‘Challenges’ for Jet2 hit parent’s profits
28.06.10
Fewer passengers using Leeds Bradford Airport based budget airline Jet2 dented profits at its parent company Dart Group plc. Chairman Philip Meeson described the year to March 31 as ‘reasonably satisfactory’ for the aviation and logistics group, in spite of challenging conditions for Jet2. While group turnover fell slightly from £439m the previous year to £434m, pre-tax profits fell by around a third from £33.5m to £22.2m, due to lower margins at Jet2 as a result of lower customer demand. Financial results for Jet2 are not pulled out from the overall group performance.

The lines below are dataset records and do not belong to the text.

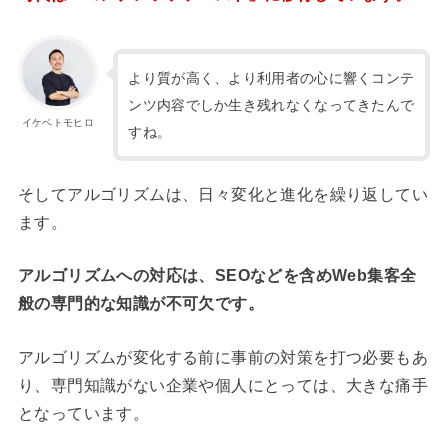
より質が高く、より利用者の心に響くコンテ
ンツ内容でしか生き残れなくなってきたんで
イケベトモヒロ
すね。
そしてアルゴリズムは、日々変化と進化を繰り返してい
ます。
アルゴリズムへの対応は、SEOなどを含めWeb集客全
般の専門的な知識が不可欠です。
アルゴリズムが変化する前に事前の対策を打つ必要もあ
り、専門知識がない企業や個人にとっては、大きな痛手
となっています。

Jet2 suffered from weaker customer demand for its passenger services, especially during the off-peak and winter months, with flights to skiing destinations particularly affected. Mr Meeson said early action was taken to reduce capacity and frequency in order to control potential losses. During the year, it carried more than 3.1 million scheduled and charter passengers, with load factors up two percentage points to 80% and yields (average fares) down.
The group’s expanding tour operator, Jet2holidays.com, sold more than 64,000 packages, and this was planned to grow substantially. Mr Meeson said: ‘With the contribution of passengers from Jet2holidays alongside our other income streams, we feel optimistic that, provided we are flexible, continue to innovate and offer really great-value fares, our aviation business will prosper.’